Would you print the listing that follows exactly, but without its pictures?

Dataset excerpt:
════════════════════
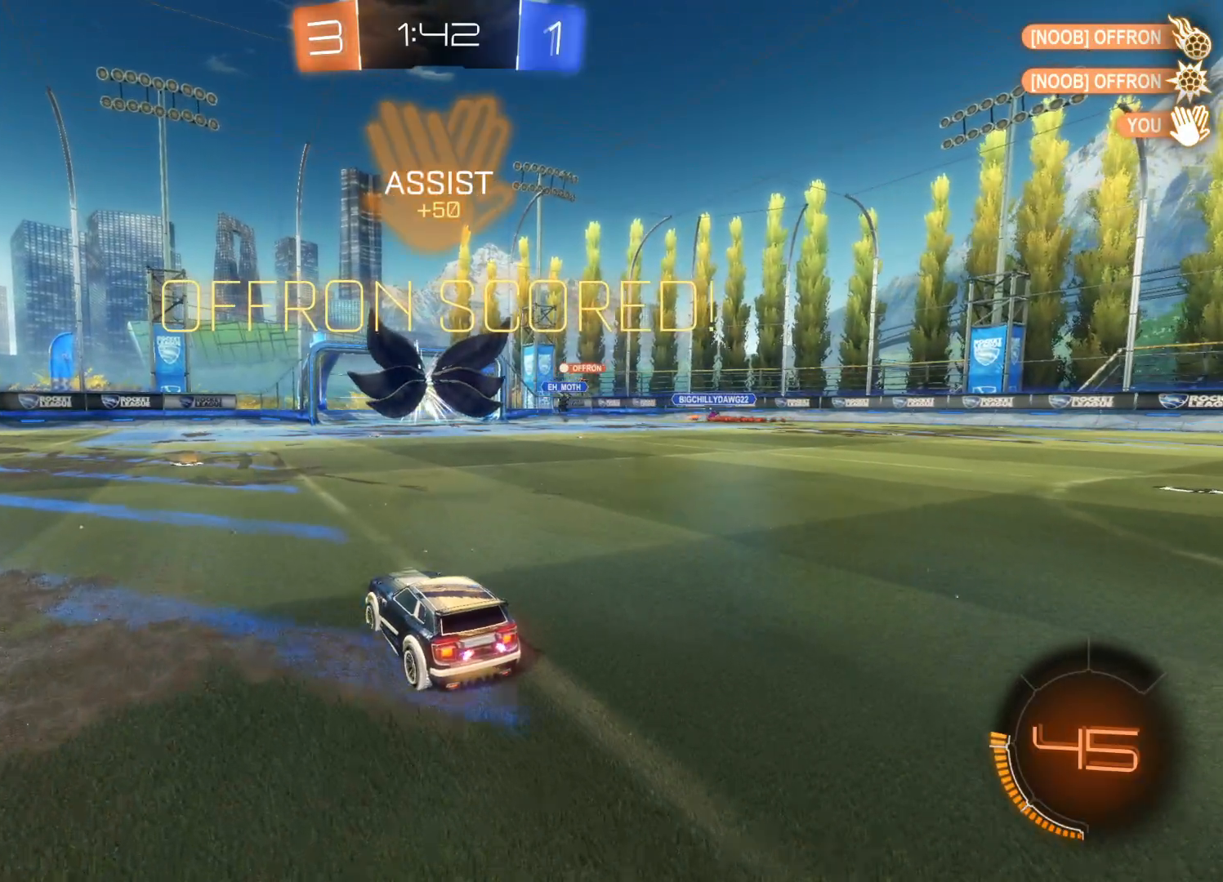
{"buttons": [], "left_stick": "center", "right_stick": "center", "events": []}
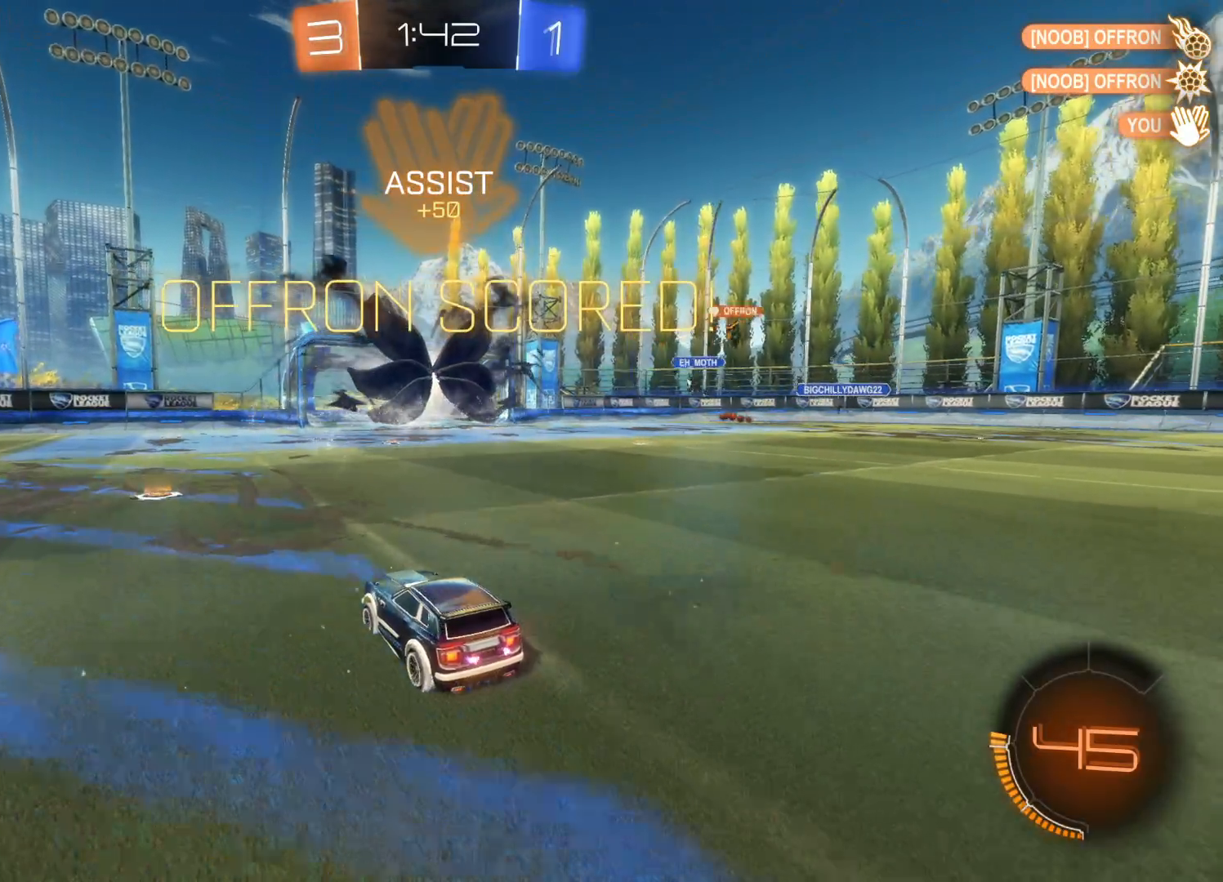
{"buttons": [], "left_stick": "center", "right_stick": "center", "events": []}
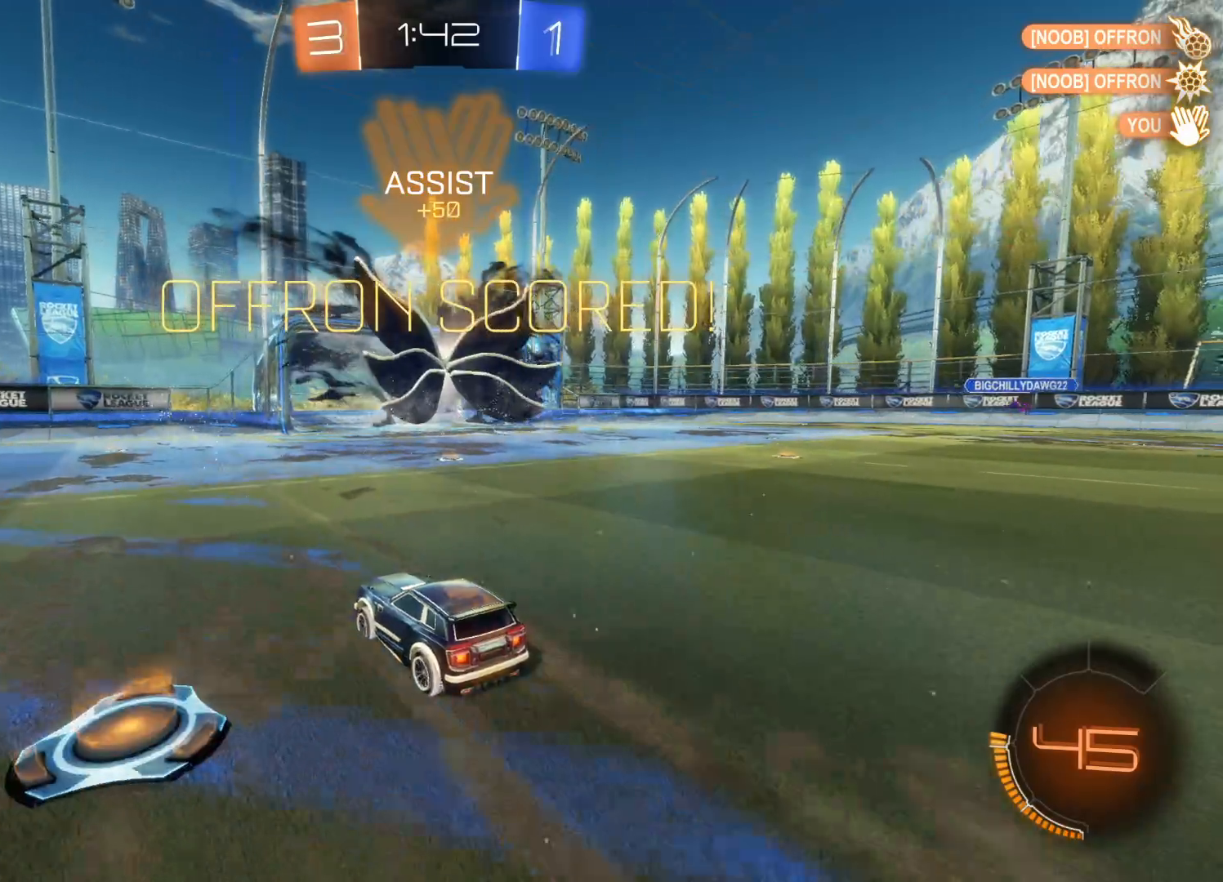
{"buttons": [], "left_stick": "center", "right_stick": "center", "events": []}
════════════════════
Result of the exercise:
{"buttons": [], "left_stick": "center", "right_stick": "center", "events": []}
{"buttons": [], "left_stick": "center", "right_stick": "center", "events": []}
{"buttons": [], "left_stick": "center", "right_stick": "center", "events": []}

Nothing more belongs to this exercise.